## Prompt
Go through the lines below one by one and count those holding the string "bezpečnosť". Give the count alone.

(Items from a data source)
"""

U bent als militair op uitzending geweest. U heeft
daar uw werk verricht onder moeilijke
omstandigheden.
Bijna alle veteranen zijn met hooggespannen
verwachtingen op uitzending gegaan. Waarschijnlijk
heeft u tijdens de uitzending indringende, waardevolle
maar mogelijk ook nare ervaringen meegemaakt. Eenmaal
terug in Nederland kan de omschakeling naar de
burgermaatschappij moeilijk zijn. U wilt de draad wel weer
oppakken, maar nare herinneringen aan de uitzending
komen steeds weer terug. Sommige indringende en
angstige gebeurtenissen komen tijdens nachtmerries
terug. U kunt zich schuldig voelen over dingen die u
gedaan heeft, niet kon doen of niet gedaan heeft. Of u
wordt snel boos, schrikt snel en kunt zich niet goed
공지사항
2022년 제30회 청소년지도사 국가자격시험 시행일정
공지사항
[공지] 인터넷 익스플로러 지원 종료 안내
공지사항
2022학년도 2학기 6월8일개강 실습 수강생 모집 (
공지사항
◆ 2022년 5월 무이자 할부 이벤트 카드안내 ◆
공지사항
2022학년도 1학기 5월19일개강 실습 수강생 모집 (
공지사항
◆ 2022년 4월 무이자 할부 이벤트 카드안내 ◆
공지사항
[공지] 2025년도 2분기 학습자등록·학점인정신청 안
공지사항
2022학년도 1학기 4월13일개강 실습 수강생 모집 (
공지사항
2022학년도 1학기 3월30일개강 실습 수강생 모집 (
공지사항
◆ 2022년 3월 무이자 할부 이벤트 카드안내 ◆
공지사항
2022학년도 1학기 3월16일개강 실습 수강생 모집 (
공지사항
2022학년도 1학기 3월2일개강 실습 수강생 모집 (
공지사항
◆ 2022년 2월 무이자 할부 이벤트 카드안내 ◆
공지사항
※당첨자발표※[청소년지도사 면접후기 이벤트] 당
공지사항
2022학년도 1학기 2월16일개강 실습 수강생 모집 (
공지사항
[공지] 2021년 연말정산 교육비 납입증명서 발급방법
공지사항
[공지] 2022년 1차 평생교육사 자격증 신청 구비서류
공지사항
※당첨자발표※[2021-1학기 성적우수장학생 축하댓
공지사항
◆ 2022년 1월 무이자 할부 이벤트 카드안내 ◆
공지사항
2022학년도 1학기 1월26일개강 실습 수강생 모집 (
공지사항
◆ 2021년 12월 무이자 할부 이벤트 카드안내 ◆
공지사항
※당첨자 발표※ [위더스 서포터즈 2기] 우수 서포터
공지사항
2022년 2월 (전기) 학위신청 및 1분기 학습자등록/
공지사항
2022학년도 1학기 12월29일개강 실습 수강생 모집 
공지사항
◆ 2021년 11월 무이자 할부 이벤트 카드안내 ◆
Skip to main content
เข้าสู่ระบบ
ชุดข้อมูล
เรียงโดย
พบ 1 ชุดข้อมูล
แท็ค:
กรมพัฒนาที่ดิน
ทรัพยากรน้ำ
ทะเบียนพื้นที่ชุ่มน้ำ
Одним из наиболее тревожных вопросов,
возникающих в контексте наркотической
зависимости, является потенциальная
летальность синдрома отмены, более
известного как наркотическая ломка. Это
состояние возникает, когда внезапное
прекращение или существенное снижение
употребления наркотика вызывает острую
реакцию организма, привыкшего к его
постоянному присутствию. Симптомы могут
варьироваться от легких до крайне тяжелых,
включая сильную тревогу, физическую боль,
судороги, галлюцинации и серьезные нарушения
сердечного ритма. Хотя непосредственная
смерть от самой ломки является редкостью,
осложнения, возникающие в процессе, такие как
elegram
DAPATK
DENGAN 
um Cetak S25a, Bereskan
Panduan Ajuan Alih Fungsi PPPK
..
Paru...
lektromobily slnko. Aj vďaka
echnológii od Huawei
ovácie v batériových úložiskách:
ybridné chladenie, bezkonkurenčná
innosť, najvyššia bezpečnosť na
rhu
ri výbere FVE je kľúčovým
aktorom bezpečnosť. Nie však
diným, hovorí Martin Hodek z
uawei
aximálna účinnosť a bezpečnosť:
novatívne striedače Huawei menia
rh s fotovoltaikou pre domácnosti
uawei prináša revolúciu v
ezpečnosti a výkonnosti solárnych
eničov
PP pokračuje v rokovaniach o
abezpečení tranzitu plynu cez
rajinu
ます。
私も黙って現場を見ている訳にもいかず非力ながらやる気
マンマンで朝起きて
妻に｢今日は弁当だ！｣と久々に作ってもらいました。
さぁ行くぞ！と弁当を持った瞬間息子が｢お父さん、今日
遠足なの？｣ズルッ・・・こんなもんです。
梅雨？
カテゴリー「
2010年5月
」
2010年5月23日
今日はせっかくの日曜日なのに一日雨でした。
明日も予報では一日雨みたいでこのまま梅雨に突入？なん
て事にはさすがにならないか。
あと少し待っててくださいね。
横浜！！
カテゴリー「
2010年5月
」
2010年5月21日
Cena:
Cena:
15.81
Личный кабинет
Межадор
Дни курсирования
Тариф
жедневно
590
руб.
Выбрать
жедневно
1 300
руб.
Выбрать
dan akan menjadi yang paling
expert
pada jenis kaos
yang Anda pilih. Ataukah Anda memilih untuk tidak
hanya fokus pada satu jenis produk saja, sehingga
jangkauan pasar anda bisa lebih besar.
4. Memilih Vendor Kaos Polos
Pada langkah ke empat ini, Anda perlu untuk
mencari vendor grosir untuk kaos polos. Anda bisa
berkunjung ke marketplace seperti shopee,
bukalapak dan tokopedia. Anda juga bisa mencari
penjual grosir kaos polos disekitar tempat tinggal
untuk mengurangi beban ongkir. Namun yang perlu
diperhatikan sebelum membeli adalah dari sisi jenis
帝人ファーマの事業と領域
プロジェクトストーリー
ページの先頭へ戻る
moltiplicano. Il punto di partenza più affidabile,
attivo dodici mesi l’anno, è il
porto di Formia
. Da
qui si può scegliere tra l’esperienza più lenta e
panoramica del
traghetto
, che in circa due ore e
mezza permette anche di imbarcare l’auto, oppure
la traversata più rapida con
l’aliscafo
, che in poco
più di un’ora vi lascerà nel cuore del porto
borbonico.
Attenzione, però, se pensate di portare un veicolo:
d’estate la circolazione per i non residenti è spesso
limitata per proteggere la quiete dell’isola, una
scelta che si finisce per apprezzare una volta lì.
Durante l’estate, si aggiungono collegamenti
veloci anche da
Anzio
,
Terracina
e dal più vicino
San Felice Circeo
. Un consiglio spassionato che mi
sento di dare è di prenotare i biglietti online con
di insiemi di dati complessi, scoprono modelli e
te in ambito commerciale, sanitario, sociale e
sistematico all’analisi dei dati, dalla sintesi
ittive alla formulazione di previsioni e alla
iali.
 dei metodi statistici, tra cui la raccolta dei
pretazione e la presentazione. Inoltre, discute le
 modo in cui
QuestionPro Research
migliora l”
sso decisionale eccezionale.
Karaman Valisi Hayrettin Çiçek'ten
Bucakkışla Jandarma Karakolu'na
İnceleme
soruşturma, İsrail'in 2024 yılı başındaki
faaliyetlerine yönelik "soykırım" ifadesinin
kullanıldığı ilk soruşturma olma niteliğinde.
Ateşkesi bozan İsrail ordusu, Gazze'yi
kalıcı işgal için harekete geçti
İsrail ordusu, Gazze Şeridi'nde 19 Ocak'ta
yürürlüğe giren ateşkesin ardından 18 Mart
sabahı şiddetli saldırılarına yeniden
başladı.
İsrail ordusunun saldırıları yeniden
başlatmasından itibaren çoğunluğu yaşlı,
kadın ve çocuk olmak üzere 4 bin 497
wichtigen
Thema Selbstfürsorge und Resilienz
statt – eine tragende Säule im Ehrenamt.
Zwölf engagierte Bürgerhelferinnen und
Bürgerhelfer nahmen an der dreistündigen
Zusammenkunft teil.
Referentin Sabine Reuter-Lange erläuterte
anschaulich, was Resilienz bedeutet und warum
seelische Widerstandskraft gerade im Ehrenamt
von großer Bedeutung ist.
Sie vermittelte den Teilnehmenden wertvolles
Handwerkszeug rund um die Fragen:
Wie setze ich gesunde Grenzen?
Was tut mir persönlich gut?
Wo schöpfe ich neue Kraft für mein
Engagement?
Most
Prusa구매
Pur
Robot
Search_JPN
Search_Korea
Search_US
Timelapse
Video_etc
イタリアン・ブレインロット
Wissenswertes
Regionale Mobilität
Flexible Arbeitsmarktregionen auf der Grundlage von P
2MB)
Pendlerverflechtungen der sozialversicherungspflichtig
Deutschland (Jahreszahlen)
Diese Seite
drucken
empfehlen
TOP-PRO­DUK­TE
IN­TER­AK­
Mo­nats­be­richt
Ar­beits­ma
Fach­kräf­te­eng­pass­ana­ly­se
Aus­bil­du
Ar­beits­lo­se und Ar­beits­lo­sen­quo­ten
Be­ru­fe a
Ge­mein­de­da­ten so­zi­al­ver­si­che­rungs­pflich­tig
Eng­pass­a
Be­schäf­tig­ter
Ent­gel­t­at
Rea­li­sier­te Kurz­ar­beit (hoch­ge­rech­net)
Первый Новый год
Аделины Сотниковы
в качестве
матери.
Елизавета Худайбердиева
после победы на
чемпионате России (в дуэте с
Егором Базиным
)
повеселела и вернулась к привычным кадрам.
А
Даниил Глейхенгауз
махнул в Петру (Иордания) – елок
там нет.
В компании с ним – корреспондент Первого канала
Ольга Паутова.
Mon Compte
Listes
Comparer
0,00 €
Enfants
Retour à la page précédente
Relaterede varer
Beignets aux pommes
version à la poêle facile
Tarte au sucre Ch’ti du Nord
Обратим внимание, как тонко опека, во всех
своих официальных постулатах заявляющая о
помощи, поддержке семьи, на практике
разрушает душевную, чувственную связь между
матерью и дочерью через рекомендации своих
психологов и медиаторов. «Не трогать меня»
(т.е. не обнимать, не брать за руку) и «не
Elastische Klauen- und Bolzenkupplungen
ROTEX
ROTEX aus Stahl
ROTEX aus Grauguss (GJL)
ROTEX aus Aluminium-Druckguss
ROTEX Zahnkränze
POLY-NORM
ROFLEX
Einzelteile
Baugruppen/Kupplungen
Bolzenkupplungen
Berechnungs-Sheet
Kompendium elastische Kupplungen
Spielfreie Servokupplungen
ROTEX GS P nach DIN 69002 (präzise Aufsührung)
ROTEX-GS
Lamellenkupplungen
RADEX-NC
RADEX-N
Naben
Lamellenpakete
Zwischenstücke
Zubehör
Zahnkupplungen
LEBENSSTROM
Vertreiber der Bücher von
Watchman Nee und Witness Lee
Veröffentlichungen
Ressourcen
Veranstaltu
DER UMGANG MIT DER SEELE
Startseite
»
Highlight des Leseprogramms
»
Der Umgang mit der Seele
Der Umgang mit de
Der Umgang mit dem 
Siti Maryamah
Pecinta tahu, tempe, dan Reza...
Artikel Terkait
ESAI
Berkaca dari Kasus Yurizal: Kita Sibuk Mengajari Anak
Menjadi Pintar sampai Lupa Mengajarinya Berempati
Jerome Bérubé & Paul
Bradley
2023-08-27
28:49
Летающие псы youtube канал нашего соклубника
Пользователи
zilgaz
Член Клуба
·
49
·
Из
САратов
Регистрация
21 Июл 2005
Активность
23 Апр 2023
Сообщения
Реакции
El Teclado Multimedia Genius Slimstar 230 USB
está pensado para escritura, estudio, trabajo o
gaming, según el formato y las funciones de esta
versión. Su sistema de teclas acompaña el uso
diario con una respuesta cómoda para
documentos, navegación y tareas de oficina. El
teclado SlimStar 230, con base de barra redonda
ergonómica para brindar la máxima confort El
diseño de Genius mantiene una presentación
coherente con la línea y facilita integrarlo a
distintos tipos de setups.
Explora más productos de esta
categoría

"""

## Task response
3